Esses jovens traficantes ingressam nesse mundo pelo mesmo motivo que os leva a realizar outros trabalhos: precisam de dinheiro, mas não têm oportunidades para ganhá-lo. Eles são pobres. Moram em partes distantes da cidade onde o transporte público é escasso. Enfrentam estigma devido à sua sua condição social e à cor de sua pele. No geral, abandonaram ou foram expulsos da escola. Essas características restringem suas opções de emprego. Eles sabem que o tráfico é ilegal, mas oferece uma das poucas maneiras pelas quais os jovens marginalizados podem efetivamente converter seu conhecimento em lucro na região da fronteira. Seus ganhos, embora limitados, beneficiam suas famílias. Assim, para eles, o tráfico é uma forma de trabalho legítima, embora criminalizada.

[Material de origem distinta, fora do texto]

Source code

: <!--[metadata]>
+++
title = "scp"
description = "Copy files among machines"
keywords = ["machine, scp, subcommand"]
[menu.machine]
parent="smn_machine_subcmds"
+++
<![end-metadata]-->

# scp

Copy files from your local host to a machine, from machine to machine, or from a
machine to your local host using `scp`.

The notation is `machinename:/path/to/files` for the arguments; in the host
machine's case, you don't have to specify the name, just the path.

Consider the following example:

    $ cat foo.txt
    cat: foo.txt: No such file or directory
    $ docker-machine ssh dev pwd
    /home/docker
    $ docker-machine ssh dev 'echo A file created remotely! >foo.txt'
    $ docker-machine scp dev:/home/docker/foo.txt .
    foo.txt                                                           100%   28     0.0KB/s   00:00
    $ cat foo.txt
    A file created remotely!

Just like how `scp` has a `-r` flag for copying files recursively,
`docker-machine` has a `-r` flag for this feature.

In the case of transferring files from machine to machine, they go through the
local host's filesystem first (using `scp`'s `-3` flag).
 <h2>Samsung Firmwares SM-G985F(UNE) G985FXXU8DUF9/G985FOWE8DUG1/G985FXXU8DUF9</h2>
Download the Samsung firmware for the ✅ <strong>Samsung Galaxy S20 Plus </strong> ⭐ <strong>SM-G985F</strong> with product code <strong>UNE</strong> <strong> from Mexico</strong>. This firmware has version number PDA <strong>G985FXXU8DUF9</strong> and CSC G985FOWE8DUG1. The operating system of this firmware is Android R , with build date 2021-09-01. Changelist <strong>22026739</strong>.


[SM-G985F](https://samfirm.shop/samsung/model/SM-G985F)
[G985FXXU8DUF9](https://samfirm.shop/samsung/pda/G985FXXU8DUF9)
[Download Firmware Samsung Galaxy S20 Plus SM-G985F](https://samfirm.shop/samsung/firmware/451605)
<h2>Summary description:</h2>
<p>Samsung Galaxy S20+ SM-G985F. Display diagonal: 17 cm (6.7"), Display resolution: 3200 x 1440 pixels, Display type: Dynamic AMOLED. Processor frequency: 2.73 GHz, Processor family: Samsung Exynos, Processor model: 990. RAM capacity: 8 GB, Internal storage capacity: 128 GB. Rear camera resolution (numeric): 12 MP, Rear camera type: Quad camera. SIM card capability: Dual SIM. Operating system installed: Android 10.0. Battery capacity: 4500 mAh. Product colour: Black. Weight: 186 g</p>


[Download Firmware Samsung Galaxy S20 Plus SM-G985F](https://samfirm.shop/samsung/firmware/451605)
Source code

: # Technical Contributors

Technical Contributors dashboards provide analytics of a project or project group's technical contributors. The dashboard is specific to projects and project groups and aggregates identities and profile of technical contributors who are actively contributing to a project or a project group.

Também é um trabalho perigoso. Os adolescentes podem se perder no deserto ou se afogar no Rio Grande. Podem ser atacados por animais ou apreendidos pelas autoridades de imigração dos EUA. No entanto, algumas das violências mais graves que enfrentam vem de dentro: de outros adolescentes envolvidos no tráfico de pessoas e drogas. Apesar das histórias de cartéis indomáveis que operam nas fronteiras, os testemunhos das crianças da fronteira deixam claro que aqueles que as recrutam como guias, aviõezinhos e vigias geralmente não passam de grupos organizados de jovens como eles. Alguns são até recrutados como executores e ganham a vida punindo outros. A violência entre os homens jovens neste cenário tornou-se normalizada. Até certo ponto, é até esperado.